TASK REQUIREMENTS:
Reproduce every entry in the listing without alteration.
• • •
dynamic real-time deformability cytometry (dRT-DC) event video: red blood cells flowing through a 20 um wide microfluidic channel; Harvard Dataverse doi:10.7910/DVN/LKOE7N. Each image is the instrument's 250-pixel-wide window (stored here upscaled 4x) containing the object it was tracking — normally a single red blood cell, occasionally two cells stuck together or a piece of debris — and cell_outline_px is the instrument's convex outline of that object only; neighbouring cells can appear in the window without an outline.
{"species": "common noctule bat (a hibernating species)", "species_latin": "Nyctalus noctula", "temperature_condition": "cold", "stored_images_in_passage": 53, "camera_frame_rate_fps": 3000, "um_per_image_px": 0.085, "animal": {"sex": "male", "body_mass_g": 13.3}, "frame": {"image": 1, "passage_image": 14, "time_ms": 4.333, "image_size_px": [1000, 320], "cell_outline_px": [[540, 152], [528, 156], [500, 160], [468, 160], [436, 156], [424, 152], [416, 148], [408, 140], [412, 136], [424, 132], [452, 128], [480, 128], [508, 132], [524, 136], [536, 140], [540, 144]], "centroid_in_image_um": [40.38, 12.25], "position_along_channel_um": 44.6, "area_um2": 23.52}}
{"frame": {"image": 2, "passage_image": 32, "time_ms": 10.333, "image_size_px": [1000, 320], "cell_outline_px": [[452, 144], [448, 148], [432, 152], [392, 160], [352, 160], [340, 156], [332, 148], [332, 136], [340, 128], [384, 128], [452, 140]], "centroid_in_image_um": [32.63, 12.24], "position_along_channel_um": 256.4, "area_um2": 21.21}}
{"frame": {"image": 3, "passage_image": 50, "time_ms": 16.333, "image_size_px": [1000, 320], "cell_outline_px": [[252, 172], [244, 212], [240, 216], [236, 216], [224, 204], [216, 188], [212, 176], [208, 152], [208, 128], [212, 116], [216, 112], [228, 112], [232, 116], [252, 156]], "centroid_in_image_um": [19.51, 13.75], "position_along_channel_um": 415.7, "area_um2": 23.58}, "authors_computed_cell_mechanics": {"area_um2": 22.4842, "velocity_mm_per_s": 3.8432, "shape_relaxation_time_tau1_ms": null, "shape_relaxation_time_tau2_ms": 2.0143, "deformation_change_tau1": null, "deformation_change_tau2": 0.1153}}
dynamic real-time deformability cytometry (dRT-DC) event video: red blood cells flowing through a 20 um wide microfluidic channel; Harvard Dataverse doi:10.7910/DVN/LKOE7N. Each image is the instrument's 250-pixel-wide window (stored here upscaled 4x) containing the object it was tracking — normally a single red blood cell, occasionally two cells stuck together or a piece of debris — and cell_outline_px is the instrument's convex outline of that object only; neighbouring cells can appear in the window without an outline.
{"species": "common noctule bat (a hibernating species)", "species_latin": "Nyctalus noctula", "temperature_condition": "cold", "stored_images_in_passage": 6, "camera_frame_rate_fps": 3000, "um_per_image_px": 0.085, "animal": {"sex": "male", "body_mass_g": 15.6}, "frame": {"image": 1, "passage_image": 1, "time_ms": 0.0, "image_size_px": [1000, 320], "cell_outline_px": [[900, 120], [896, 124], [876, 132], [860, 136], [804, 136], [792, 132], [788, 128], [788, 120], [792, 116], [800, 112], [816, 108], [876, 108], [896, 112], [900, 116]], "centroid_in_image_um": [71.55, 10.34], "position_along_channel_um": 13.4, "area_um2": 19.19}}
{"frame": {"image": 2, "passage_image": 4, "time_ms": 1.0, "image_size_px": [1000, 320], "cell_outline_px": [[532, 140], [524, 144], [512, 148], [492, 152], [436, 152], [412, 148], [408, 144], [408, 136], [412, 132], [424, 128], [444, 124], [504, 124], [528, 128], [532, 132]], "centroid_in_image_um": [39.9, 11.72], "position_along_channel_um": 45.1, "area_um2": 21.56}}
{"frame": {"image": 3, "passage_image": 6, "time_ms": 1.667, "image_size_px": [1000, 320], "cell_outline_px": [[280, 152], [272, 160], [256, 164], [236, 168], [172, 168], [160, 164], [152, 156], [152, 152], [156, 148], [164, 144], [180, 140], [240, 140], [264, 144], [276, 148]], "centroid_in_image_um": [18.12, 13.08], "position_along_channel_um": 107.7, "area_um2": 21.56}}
• • •
THE REPLY:
dynamic real-time deformability cytometry (dRT-DC) event video: red blood cells flowing through a 20 um wide microfluidic channel; Harvard Dataverse doi:10.7910/DVN/LKOE7N. Each image is the instrument's 250-pixel-wide window (stored here upscaled 4x) containing the object it was tracking — normally a single red blood cell, occasionally two cells stuck together or a piece of debris — and cell_outline_px is the instrument's convex outline of that object only; neighbouring cells can appear in the window without an outline.
{"species": "common noctule bat (a hibernating species)", "species_latin": "Nyctalus noctula", "temperature_condition": "cold", "stored_images_in_passage": 53, "camera_frame_rate_fps": 3000, "um_per_image_px": 0.085, "animal": {"sex": "male", "body_mass_g": 13.3}, "frame": {"image": 1, "passage_image": 14, "time_ms": 4.333, "image_size_px": [1000, 320], "cell_outline_px": [[540, 152], [528, 156], [500, 160], [468, 160], [436, 156], [424, 152], [416, 148], [408, 140], [412, 136], [424, 132], [452, 128], [480, 128], [508, 132], [524, 136], [536, 140], [540, 144]], "centroid_in_image_um": [40.38, 12.25], "position_along_channel_um": 44.6, "area_um2": 23.52}}
{"frame": {"image": 2, "passage_image": 32, "time_ms": 10.333, "image_size_px": [1000, 320], "cell_outline_px": [[452, 144], [448, 148], [432, 152], [392, 160], [352, 160], [340, 156], [332, 148], [332, 136], [340, 128], [384, 128], [452, 140]], "centroid_in_image_um": [32.63, 12.24], "position_along_channel_um": 256.4, "area_um2": 21.21}}
{"frame": {"image": 3, "passage_image": 50, "time_ms": 16.333, "image_size_px": [1000, 320], "cell_outline_px": [[252, 172], [244, 212], [240, 216], [236, 216], [224, 204], [216, 188], [212, 176], [208, 152], [208, 128], [212, 116], [216, 112], [228, 112], [232, 116], [252, 156]], "centroid_in_image_um": [19.51, 13.75], "position_along_channel_um": 415.7, "area_um2": 23.58}, "authors_computed_cell_mechanics": {"area_um2": 22.4842, "velocity_mm_per_s": 3.8432, "shape_relaxation_time_tau1_ms": null, "shape_relaxation_time_tau2_ms": 2.0143, "deformation_change_tau1": null, "deformation_change_tau2": 0.1153}}
dynamic real-time deformability cytometry (dRT-DC) event video: red blood cells flowing through a 20 um wide microfluidic channel; Harvard Dataverse doi:10.7910/DVN/LKOE7N. Each image is the instrument's 250-pixel-wide window (stored here upscaled 4x) containing the object it was tracking — normally a single red blood cell, occasionally two cells stuck together or a piece of debris — and cell_outline_px is the instrument's convex outline of that object only; neighbouring cells can appear in the window without an outline.
{"species": "common noctule bat (a hibernating species)", "species_latin": "Nyctalus noctula", "temperature_condition": "cold", "stored_images_in_passage": 6, "camera_frame_rate_fps": 3000, "um_per_image_px": 0.085, "animal": {"sex": "male", "body_mass_g": 15.6}, "frame": {"image": 1, "passage_image": 1, "time_ms": 0.0, "image_size_px": [1000, 320], "cell_outline_px": [[900, 120], [896, 124], [876, 132], [860, 136], [804, 136], [792, 132], [788, 128], [788, 120], [792, 116], [800, 112], [816, 108], [876, 108], [896, 112], [900, 116]], "centroid_in_image_um": [71.55, 10.34], "position_along_channel_um": 13.4, "area_um2": 19.19}}
{"frame": {"image": 2, "passage_image": 4, "time_ms": 1.0, "image_size_px": [1000, 320], "cell_outline_px": [[532, 140], [524, 144], [512, 148], [492, 152], [436, 152], [412, 148], [408, 144], [408, 136], [412, 132], [424, 128], [444, 124], [504, 124], [528, 128], [532, 132]], "centroid_in_image_um": [39.9, 11.72], "position_along_channel_um": 45.1, "area_um2": 21.56}}
{"frame": {"image": 3, "passage_image": 6, "time_ms": 1.667, "image_size_px": [1000, 320], "cell_outline_px": [[280, 152], [272, 160], [256, 164], [236, 168], [172, 168], [160, 164], [152, 156], [152, 152], [156, 148], [164, 144], [180, 140], [240, 140], [264, 144], [276, 148]], "centroid_in_image_um": [18.12, 13.08], "position_along_channel_um": 107.7, "area_um2": 21.56}}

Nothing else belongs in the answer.